New Year’s Resolutions, Las Vegas Style
Plagued over the last couple days with cluster headaches, also known as suicide headaches (OMG you can’t begin to understand the horror unless you’ve suffered through them yourself), instead of creating a new toon today, I’m publishing a very recent one from my magazine gig.
I recently wrote and illustrated an article featured in LasVegas.Net Magazine.
Thanks to LasVegas.Net Magazine
Here’s one of the illustrations and an excerpt from the article. I’m also showing the roughs here and an intermediate stage of the illustration.
As you can see, I changed my mind after the scan, and flipped the image. It worked better for the Magazine Layout.
1. I resolve to walk away from the poker tables just AFTER losing all my dough and just BEFORE losing my shirt. I’ll have pawned my car by then and walking home bare-chested in January just isn’t smart.
2. I resolve to visit my doctor and get a checkup once a year. It’s about time I stopped gambling with my health.
3. I still haven’t used the five year gym membership I bought two years ago. I resolve to unpack the sneakers and put down the donuts as I stride triumphantly through the front door. More importantly, I resolve to stay at least a full five minutes before screaming and fleeing in shame like a frightened schoolgirl.
4. And speaking of fitness, I resolve to stop buying or reading fitness magazines. The fantastically sculpted hardbodies of the cover models only serve to make average, healthy people feel foolish, and makes the overweight and unhealthy population frustrated. Sure, if my profession required me to unemotionally push inert slabs and bars of iron around for hours on end, I too could have the body of a low fat – high muscle content – low self esteem – Hollywood heartthrob. But unlike them, I live in the real world where abs come in 4 packs and my most developed muscle is the one I sit on.

● **TASK REQUIREMENTS**
- 1) Translate the sentence "It’s about time I stopped gambling with my health." from the New Year's resolutions post into Spanish.
- 2) Rewrite the stretch of the New Year's resolutions post from "4. And speaking" through "one I sit on.", putting "movie star" in place of "Hollywood heartthrob".
The records are not needed here.

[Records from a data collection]
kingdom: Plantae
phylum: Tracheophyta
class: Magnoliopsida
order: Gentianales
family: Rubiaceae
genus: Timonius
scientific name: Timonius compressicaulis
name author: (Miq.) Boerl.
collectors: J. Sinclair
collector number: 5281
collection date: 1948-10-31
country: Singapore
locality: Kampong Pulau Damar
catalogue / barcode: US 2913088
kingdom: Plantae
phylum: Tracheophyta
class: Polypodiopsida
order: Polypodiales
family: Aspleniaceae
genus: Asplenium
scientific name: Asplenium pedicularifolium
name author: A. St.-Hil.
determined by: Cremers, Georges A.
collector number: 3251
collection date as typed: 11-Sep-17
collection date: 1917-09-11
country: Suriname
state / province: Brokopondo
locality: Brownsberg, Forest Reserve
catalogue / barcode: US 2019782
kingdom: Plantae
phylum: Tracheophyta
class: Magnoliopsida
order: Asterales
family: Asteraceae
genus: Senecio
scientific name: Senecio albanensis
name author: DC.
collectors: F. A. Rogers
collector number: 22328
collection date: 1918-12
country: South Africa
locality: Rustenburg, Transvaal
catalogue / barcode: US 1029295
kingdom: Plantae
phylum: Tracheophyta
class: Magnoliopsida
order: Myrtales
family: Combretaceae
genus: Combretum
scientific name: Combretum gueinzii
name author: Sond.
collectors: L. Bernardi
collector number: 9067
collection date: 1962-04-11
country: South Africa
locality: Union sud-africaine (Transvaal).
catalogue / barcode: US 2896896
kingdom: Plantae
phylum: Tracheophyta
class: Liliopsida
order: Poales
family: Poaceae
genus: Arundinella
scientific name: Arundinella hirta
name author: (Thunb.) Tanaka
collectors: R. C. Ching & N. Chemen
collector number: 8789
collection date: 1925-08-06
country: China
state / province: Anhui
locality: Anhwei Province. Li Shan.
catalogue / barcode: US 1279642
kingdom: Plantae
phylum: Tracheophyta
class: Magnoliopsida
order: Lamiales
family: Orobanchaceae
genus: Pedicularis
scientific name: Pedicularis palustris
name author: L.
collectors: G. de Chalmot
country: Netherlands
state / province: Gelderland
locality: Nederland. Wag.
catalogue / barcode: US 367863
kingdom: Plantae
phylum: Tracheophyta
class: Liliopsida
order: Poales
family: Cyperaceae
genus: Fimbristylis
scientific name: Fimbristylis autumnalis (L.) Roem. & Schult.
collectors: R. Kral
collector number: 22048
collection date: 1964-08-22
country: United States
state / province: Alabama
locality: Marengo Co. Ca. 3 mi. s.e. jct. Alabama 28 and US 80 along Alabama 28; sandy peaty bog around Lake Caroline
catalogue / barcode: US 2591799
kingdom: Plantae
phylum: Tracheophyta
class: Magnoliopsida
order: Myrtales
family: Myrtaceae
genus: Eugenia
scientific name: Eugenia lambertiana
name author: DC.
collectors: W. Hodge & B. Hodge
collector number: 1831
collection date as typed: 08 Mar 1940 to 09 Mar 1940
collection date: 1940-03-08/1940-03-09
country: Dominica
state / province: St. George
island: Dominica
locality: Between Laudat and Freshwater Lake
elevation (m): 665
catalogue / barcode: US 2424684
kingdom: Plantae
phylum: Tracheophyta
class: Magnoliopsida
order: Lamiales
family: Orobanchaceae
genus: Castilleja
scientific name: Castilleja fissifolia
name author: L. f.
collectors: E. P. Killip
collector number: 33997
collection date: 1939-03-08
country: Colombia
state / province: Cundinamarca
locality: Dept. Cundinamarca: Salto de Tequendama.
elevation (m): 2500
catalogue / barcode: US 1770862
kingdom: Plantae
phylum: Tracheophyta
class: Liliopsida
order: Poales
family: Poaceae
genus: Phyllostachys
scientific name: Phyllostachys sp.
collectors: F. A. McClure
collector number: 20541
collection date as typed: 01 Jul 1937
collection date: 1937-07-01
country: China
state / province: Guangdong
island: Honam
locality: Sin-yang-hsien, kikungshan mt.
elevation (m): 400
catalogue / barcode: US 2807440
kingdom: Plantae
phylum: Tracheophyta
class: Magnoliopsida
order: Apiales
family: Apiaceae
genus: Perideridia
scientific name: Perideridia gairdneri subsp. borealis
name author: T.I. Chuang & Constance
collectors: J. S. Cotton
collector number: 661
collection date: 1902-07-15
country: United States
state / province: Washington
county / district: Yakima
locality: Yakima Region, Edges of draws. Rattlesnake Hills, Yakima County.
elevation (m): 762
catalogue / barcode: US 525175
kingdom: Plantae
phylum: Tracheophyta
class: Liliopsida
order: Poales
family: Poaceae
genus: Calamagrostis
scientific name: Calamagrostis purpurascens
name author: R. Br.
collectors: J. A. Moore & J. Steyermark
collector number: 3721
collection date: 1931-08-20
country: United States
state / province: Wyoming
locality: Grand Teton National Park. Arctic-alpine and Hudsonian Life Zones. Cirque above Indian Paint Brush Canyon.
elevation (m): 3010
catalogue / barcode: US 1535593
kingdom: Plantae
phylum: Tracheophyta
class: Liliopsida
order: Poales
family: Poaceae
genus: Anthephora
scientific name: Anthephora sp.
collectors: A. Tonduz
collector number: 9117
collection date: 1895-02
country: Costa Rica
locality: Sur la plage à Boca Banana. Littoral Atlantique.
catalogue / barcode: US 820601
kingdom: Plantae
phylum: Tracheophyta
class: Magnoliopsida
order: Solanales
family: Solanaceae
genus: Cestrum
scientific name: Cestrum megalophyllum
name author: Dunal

● **EXERCISE SOLUTIONS**
- 1) Ya es hora de que deje de jugarme la salud.

- 2)
4. And speaking of fitness, I resolve to stop buying or reading fitness magazines. The fantastically sculpted hardbodies of the cover models only serve to make average, healthy people feel foolish, and makes the overweight and unhealthy population frustrated. Sure, if my profession required me to unemotionally push inert slabs and bars of iron around for hours on end, I too could have the body of a low fat – high muscle content – low self esteem – movie star. But unlike them, I live in the real world where abs come in 4 packs and my most developed muscle is the one I sit on.